Directions>
Which lines of the data hold the word "Gameplay"? Copy all of them.

Input records>
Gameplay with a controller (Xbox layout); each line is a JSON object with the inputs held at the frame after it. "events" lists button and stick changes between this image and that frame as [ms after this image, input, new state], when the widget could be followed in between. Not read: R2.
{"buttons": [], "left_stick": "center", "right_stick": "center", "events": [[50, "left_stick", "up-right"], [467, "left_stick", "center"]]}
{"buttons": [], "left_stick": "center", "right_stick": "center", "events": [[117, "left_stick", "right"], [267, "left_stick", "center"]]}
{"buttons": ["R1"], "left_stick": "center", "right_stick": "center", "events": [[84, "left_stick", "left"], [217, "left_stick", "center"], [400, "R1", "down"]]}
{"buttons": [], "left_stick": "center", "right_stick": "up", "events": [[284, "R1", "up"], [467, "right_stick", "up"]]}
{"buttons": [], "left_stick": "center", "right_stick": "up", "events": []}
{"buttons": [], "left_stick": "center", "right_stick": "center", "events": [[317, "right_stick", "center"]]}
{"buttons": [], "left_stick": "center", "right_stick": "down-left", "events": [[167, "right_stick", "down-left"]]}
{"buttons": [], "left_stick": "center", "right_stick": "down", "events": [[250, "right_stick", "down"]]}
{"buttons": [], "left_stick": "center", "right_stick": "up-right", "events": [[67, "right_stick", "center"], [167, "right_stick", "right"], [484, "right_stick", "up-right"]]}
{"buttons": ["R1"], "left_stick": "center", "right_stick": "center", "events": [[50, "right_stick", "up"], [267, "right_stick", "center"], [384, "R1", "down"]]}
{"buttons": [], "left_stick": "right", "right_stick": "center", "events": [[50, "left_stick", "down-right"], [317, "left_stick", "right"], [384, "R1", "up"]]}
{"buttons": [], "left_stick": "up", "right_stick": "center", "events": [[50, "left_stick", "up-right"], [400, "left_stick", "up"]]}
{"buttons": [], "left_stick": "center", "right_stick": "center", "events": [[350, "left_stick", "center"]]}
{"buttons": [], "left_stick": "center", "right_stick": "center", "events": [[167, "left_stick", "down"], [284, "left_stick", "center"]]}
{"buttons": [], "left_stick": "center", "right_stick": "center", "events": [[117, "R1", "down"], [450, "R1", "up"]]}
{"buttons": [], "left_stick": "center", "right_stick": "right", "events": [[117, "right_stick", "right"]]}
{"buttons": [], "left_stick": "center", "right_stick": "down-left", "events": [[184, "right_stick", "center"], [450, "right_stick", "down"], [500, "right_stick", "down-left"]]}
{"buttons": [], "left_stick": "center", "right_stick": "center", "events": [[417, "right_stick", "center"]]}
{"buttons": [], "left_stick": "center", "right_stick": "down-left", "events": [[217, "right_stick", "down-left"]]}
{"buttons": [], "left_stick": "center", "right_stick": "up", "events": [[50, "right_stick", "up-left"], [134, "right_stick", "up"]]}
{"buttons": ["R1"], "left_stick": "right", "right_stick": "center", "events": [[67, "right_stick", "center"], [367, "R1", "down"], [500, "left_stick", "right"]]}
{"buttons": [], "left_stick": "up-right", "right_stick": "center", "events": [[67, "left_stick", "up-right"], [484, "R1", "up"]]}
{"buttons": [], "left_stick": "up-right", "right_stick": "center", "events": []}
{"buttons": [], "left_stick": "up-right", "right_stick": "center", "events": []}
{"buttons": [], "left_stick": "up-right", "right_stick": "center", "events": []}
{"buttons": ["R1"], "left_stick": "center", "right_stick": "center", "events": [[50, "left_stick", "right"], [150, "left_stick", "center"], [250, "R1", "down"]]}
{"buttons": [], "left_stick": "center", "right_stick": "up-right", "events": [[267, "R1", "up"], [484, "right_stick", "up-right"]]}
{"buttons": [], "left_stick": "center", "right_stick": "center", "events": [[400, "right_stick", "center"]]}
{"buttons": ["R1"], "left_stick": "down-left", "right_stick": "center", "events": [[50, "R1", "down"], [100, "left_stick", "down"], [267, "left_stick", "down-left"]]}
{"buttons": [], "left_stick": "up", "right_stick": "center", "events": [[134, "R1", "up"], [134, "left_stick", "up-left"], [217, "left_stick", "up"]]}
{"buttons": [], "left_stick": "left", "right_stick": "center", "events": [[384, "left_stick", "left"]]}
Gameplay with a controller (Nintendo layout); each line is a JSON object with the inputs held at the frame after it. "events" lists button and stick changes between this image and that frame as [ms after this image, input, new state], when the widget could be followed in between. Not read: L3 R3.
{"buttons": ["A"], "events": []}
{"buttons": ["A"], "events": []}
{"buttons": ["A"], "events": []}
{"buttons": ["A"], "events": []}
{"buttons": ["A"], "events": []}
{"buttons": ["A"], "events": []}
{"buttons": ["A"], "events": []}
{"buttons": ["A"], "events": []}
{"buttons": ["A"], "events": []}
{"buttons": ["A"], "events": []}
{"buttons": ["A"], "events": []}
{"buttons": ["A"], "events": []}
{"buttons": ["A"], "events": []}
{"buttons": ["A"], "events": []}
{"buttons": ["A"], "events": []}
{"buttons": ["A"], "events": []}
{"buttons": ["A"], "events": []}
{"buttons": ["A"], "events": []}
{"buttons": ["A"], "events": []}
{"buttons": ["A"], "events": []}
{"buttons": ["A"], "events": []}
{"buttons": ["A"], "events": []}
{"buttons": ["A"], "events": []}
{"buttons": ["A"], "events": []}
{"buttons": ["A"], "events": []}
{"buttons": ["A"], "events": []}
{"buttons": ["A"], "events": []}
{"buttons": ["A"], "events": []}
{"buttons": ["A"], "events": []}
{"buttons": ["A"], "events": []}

Result below>
Gameplay with a controller (Xbox layout); each line is a JSON object with the inputs held at the frame after it. "events" lists button and stick changes between this image and that frame as [ms after this image, input, new state], when the widget could be followed in between. Not read: R2.
Gameplay with a controller (Nintendo layout); each line is a JSON object with the inputs held at the frame after it. "events" lists button and stick changes between this image and that frame as [ms after this image, input, new state], when the widget could be followed in between. Not read: L3 R3.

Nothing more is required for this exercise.